====== Texte

Je suis Maître de Jeu (MJ) depuis plus de
15 ans. J’ai laissé mourir quantité de Héros, sur un jet de dé, sur une
action stupide ou malchanceuse, ou même simplement pour renforcer le côté
dramatique, mais tout un groupe de
Héros, jamais.
Et cette partie là, je les ai tous tué.
Comment
en est-on arrivé là ?
Bien
évidemment, j’ai été tenté d’incriminer les joueurs, qui n’avaient
rien compris, qui auraient "évidemment" dû faire comme ci et pas comme ça. Mais
c’est injuste. Vu la disproportion des pouvoirs entre MJ et joueurs, c’est
au MJ de gérer les dérapages ; il est " responsable "
aux deux sens du terme.
Alors
cherchons mes erreurs. Et il y en eut.
Un
mot sur l’histoire.
Dans ce scénario d’Empire Galactique, les Héros sont
des corsaires de l’espace ; ils découvrent une base spatiale appartenant
à une civilisation extra-terrestre inconnue à ce jour : les kroÿls.
Leur
capitaine est obsédé par les énormes profits qu’il pourra retirer de l’exclusivité
du commerce avec cette race.
Mais une entité spirituelle formidable – l’entité
Mâ – domine les kroÿls. Elle ne désire qu’apprendre des informations
stratégiques et s’emparer de la technologie avancée humaine. Ceci, tout en
restant cachée, et elle n’a pas l’intention de laisser repartir ses
visiteurs vivants.
Bref,
l’entité Mâ est un danger galactique. Mais ça, aucun problème, les
joueurs le voient: il faut dire que j’ai deux joueurs à la table, que j’ai
affectueusement surnommé Parano 1 et Parano 2. A force de me concentrer sur
la bonne prise de conscience de la menace, j’ai oublié deux autres aspects de l’intrigue:
les rebelles kroÿls, le capitaine.
Le
scénario prévoit que des rebelles kroÿls contactent les Héros et leur demandent de
les aider à renverser l’Entité sur la station. Les Héros convaincraient le
capitaine, feraient la révolution – point culminant de l’aventure - et
repartiraient avec des marchandises offertes par de nouveaux alliés.

============
====== Documents fournis

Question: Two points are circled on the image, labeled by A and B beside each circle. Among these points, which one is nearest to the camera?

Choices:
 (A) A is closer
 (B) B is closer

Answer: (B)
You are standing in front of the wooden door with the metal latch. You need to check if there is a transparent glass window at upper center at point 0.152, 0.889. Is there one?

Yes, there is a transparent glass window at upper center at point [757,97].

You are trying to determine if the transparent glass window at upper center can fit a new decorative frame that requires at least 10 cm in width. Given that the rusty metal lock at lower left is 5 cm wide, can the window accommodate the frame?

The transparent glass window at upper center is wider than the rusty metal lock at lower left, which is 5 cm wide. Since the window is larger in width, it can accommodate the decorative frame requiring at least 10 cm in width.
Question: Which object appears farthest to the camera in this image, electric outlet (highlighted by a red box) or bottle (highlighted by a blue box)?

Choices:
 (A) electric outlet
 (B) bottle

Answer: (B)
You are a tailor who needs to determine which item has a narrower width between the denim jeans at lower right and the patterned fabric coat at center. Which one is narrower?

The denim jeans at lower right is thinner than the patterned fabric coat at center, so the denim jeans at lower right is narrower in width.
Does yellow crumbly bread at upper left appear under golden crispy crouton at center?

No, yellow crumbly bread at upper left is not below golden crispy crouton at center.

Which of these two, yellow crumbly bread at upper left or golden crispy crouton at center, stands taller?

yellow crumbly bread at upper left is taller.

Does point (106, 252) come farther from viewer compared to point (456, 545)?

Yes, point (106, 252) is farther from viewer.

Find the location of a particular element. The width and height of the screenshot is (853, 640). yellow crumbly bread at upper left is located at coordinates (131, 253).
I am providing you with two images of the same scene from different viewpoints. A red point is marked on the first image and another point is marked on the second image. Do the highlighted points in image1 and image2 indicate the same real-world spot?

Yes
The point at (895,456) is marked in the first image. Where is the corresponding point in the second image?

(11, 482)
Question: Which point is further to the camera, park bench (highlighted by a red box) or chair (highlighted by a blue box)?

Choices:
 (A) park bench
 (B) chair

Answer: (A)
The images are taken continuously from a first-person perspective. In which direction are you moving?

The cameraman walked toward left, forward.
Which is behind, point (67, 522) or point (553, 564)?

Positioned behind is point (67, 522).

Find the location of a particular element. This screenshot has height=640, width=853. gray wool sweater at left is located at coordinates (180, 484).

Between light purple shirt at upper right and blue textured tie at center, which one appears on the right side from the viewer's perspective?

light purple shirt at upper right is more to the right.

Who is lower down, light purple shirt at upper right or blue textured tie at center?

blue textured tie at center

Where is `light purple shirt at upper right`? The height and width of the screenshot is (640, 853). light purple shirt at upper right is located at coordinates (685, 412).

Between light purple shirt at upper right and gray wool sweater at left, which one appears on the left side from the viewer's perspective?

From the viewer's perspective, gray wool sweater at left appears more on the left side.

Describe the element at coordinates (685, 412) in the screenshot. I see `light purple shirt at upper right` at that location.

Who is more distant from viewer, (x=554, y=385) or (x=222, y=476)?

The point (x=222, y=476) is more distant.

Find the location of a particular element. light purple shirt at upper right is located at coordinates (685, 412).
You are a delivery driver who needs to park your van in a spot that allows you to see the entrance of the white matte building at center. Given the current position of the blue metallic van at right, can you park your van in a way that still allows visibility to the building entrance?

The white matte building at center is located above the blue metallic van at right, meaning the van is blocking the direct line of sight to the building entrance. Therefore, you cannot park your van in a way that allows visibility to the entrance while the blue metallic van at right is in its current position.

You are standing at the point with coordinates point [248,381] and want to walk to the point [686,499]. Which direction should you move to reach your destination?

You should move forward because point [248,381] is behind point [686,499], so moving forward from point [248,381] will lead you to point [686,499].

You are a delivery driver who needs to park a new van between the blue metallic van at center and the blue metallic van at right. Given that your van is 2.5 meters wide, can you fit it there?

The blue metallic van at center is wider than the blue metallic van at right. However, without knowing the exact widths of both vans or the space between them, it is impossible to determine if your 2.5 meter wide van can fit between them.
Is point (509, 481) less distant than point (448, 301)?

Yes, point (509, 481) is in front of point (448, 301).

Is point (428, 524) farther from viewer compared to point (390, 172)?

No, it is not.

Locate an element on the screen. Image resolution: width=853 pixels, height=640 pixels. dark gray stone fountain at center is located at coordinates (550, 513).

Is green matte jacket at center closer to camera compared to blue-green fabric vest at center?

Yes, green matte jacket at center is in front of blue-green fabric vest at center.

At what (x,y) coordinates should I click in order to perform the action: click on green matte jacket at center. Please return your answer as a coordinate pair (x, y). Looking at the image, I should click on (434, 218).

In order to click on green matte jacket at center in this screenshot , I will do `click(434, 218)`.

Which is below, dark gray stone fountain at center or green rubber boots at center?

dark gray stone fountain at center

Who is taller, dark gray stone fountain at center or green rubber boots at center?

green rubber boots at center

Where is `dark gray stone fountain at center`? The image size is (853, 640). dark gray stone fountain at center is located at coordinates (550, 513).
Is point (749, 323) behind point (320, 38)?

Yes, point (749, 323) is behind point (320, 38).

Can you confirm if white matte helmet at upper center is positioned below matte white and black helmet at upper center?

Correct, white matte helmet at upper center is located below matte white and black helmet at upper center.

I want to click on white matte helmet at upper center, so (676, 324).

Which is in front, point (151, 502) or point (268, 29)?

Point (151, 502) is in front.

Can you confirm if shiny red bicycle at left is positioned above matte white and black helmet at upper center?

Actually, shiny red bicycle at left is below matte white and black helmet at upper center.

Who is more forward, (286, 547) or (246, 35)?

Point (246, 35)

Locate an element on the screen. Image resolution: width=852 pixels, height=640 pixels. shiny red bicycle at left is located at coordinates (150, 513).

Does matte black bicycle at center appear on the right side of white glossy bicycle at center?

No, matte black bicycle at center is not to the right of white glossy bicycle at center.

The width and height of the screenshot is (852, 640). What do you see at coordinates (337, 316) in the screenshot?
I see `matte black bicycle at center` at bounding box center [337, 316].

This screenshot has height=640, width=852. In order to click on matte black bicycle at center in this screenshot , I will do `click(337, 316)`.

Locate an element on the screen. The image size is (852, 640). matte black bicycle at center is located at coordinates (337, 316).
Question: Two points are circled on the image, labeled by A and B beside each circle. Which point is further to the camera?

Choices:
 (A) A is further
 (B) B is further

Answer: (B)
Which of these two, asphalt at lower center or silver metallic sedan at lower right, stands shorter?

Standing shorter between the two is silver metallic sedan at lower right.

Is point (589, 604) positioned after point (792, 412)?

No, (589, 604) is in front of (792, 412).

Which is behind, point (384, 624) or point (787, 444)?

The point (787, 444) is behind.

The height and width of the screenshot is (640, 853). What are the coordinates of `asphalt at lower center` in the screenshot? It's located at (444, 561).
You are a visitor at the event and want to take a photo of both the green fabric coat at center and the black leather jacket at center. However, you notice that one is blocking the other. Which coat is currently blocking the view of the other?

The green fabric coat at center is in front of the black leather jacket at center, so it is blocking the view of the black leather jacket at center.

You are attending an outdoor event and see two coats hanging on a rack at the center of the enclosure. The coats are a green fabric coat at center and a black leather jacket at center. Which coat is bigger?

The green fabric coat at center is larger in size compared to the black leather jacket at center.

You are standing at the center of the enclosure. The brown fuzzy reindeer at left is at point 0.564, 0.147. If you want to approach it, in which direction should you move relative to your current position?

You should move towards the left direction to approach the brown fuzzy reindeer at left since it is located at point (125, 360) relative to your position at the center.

============

• Mise en pratique
**A.** Les affirmations suivantes s’accordent-elles avec le texte ? Répondez par oui ou par non, en citant les mots du texte qui permettent de trancher. (i) Le narrateur est maître de jeu depuis plus de quinze ans. (ii) Le narrateur estime que la responsabilité de l’échec revient aux joueurs. (iii) Les joueurs n’ont pas perçu la menace que représente l’entité Mâ.
**B.** Recopiez le passage du texte qui s’ouvre sur les mots contenant « Dans ce scénario » et s’achève sur « avec cette race. ».

• Corrigé des exercices
**A.** (i) Oui : « Je suis Maître de Jeu (MJ) depuis plus de 15 ans ». (ii) Non : « c’est au MJ de gérer les dérapages ». (iii) Non : « Mais ça, aucun problème, les joueurs le voient ».

**B.**
Dans ce scénario d’Empire Galactique, les Héros sont
des corsaires de l’espace ; ils découvrent une base spatiale appartenant
à une civilisation extra-terrestre inconnue à ce jour : les kroÿls.
Leur
capitaine est obsédé par les énormes profits qu’il pourra retirer de l’exclusivité
du commerce avec cette race.